I didn’t figure out exactly what was going on, but in our CI system, our app build would throw complaining that node_moduless/node-sass/vendor wasn’t available. This only reproduced in projects that installed node-sass as a top level dependency.

node-sass@4.14 has a postinstall script that runs a custom script: node scripts/build.js. I found that if I ran npm rebuild node-sass in my project’s postinstall script, it fixed the issue. The only difference I see is that npm rebuild (which, under the hood simply runs node-sass‘s build script), runs node scripts/build.js --force. I didn’t go further down this rabbit hole, but my latest hunch is that our CI system was somehow caching the node_modules/ directory (or some other directory where node-sass is built), and the --force command cleared it? This doesn’t quite satisfy me for a few reasons:

  • I tried clearing the CI system’s cache to no avail
  • I heard from others that they had issues with npm@7 not running postinstall scripts at all (which I was not able to reproduce locally at least).
  • I wasn’t able to reproduce the missing vendor directory at all locally.

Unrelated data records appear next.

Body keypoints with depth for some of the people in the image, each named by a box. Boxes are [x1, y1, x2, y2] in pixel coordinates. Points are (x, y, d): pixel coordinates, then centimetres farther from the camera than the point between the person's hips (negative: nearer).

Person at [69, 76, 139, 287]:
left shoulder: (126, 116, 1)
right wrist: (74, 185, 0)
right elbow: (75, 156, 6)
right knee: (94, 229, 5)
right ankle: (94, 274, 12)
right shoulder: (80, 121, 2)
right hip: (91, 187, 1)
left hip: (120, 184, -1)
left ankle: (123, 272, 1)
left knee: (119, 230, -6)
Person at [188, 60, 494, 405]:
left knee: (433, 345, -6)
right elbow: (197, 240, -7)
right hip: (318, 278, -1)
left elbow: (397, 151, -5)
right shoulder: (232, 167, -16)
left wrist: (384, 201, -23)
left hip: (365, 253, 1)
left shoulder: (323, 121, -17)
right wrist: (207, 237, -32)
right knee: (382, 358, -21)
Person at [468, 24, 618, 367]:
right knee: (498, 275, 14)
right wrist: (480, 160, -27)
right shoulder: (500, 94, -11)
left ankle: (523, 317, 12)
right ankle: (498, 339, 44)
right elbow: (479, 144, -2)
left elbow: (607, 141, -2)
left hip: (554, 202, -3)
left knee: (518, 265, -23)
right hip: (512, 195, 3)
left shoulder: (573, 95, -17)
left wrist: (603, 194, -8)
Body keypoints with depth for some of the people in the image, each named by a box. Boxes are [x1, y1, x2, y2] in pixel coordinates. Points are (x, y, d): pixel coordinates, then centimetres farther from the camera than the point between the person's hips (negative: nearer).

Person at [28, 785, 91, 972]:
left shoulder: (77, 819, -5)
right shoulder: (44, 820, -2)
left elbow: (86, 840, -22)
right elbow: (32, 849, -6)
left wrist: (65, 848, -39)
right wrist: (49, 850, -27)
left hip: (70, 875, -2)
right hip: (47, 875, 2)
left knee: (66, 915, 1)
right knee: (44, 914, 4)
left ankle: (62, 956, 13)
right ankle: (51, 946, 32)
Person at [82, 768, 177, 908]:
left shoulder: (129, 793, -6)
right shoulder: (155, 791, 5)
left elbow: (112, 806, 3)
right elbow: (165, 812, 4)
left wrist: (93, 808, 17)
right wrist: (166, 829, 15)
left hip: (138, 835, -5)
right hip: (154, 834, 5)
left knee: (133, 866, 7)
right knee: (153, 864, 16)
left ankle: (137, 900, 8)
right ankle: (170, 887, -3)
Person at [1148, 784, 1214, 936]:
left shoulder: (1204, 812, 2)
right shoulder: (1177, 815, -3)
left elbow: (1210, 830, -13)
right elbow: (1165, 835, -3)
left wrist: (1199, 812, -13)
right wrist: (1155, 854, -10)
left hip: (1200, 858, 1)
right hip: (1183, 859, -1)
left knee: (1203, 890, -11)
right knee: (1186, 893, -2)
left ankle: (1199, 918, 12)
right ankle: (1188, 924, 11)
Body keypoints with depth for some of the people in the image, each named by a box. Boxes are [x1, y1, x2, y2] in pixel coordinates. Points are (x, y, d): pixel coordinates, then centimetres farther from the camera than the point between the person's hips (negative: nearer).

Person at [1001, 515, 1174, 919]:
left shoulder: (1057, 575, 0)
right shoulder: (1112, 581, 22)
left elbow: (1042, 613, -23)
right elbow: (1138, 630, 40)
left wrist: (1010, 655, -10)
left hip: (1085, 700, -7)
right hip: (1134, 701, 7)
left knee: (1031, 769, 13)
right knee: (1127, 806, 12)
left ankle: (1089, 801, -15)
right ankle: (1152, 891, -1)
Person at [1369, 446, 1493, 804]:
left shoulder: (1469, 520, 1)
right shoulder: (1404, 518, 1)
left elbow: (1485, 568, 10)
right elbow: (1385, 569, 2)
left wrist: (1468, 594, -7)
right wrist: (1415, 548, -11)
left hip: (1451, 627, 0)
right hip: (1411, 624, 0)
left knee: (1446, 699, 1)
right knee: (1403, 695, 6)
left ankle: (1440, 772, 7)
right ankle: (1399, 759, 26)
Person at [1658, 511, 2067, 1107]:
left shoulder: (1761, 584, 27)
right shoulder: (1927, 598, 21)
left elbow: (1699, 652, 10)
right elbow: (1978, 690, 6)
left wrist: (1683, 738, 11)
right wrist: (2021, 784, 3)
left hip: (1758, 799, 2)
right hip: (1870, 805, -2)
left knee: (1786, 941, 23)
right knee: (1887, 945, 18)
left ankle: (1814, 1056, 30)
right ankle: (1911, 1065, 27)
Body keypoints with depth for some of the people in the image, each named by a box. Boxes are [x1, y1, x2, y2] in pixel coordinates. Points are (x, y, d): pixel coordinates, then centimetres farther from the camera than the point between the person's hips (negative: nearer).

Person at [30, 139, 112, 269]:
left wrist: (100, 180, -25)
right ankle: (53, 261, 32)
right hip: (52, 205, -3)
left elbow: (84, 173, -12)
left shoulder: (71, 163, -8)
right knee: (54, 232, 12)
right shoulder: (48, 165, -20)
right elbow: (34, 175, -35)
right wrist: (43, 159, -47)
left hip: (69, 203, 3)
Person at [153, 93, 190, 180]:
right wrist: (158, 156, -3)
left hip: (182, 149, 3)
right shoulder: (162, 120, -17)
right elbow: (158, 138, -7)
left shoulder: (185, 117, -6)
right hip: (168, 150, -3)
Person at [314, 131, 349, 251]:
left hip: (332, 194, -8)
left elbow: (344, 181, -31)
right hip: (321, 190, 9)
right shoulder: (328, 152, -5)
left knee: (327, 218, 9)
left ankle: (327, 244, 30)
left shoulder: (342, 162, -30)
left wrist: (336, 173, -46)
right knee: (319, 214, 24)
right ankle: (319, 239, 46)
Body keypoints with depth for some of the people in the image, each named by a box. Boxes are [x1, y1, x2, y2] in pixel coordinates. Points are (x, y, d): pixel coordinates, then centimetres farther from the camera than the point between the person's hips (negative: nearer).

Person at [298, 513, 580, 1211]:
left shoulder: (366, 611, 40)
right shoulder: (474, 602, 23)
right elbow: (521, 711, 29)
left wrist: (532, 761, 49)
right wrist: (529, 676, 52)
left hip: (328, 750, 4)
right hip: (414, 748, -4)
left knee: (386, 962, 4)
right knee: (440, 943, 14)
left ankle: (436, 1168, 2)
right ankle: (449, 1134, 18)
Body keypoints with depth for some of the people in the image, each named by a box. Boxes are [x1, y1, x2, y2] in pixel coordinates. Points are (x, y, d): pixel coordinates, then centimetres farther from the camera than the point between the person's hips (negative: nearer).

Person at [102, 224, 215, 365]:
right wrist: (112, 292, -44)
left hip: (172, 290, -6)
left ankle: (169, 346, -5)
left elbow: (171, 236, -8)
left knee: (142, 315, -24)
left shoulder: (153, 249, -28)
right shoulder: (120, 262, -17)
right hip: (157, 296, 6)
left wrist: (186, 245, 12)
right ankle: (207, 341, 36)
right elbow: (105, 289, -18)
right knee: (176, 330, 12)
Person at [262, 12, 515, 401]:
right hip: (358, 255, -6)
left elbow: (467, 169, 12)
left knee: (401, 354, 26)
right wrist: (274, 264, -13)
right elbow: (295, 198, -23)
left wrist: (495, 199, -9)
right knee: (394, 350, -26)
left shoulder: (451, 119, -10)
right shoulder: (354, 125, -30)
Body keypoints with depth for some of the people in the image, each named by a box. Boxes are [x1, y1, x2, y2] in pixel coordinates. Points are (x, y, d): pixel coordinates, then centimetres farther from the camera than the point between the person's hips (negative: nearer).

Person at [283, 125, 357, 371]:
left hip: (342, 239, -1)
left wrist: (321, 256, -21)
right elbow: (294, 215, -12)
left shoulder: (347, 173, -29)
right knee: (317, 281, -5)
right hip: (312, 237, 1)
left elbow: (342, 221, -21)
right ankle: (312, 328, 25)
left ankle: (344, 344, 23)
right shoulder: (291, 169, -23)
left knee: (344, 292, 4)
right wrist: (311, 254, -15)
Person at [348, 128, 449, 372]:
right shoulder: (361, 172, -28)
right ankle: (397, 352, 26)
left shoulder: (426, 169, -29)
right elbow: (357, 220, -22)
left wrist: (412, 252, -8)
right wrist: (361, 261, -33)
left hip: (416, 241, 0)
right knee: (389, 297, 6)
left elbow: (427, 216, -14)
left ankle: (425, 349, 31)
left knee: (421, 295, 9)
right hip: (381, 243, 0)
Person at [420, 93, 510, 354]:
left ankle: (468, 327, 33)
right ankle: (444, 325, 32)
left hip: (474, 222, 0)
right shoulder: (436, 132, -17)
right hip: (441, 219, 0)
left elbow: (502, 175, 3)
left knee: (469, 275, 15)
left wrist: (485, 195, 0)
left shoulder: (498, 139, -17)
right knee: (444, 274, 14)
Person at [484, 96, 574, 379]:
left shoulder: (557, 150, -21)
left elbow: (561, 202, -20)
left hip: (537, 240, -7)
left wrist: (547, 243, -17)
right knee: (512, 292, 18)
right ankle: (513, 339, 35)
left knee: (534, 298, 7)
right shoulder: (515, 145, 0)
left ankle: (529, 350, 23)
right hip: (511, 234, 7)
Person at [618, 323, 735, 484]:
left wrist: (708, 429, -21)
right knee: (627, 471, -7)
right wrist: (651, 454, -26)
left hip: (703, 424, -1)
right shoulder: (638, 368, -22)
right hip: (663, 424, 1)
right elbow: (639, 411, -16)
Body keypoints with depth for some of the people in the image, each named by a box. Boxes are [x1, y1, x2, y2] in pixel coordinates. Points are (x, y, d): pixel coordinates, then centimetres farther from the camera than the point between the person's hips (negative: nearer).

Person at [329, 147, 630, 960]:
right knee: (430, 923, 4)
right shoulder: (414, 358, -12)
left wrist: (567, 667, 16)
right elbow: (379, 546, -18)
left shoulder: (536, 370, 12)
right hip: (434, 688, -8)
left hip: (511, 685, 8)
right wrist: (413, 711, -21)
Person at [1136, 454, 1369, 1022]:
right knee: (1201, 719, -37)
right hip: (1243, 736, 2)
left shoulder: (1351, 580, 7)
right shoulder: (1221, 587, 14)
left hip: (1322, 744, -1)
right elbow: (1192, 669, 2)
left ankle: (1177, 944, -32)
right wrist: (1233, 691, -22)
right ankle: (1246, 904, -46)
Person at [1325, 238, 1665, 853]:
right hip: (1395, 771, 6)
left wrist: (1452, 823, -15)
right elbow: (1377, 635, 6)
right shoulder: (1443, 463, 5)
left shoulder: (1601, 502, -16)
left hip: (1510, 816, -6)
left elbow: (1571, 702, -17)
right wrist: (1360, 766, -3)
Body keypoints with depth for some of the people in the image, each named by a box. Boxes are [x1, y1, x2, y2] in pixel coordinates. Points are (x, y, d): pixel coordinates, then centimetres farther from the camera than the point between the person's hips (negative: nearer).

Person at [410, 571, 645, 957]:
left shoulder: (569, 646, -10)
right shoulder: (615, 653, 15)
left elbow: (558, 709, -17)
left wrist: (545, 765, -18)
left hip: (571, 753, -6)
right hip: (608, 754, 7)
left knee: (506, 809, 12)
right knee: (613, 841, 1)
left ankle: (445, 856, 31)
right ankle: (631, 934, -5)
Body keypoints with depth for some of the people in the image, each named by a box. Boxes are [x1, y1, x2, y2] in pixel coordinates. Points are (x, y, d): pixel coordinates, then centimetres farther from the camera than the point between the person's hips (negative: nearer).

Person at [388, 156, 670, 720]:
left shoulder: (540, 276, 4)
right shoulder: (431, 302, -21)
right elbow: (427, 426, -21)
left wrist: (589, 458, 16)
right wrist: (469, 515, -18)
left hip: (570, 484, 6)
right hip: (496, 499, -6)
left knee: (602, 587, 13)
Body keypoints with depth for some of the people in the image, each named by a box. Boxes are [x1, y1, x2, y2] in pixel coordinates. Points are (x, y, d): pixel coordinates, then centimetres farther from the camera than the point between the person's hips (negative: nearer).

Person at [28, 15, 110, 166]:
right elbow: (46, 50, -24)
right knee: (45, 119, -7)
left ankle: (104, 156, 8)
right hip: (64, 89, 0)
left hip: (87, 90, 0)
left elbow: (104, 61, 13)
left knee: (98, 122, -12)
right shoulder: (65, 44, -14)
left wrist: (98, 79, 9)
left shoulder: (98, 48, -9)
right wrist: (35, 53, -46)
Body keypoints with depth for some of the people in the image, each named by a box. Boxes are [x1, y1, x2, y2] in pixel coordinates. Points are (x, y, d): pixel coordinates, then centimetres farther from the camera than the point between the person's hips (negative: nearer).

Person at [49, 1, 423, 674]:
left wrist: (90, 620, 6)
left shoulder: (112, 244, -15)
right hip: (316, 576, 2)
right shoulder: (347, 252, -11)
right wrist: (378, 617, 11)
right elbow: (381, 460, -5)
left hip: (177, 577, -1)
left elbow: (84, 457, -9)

I think the answer is in some combination of these observations, but 🤷🏽.

npm outdated

We use npm outdated --json to make automated pull requests to update dependencies. In npm@6 this command has an exit code 1 if there are outdated dependencies. This was a bit odd to me, but I know @izs has a strong Unix background and has designed the npm CLI very intentionally. If I squint, it almost makes sense that having outdated dependencies is considered a “failure” exit code, so I didn’t question it for too long. I just wrote my code to handle the oddity:

function getOutdatedModules() {
    let out = "{}";
    try {
        runCommand("npm outdated --json");
    } catch (e) {
        // `npm outdated --json` returns non-zero exit
        // which means runCommand() will throw and the information
        // will be in the throw error's stdout.
        out = e.stdout.toString();
    }
    return JSON.parse(out);
}

In npm@7, the exit code changed to 0, which meant that my function always returned an empty object.

--progress

I noticed that in our CI system, npm ci output got a lot noisier and included colors and progress indicators. I know this happens when CLI’s try to show progress in non-interactive terminals, so I looked up the progress config to see what was going on. I couldn’t chase down the code difference, but the docs had been updated from v6 to v7.

- "Default: true, unless TRAVIS or CI env vars set."
+ Default: true unless running in a known CI system

Our CI sets a CI=true environment variable, so my hunch is that the heuristics for determining CI removed this signal. I was able to fix the logs by changing our command to npm ci --no-progress. This is also backwards compatible with npm@6, because it’s a more deterministic way of getting the same behavior we already had.

ERR_SOCKET_TIMEOUT

After upgrading to npm@7, I noticed that every few CI runs errored out with ERR_SOCKET_TIMEOUT on some non-deterministic package. I found an issue that mentions this error code, and points me to the fact that it’s a network error related to agentkeepalive. Fingers crossed this one is really just bad timing from my CI’s network connectivity while I was doing this work and will go away on its own.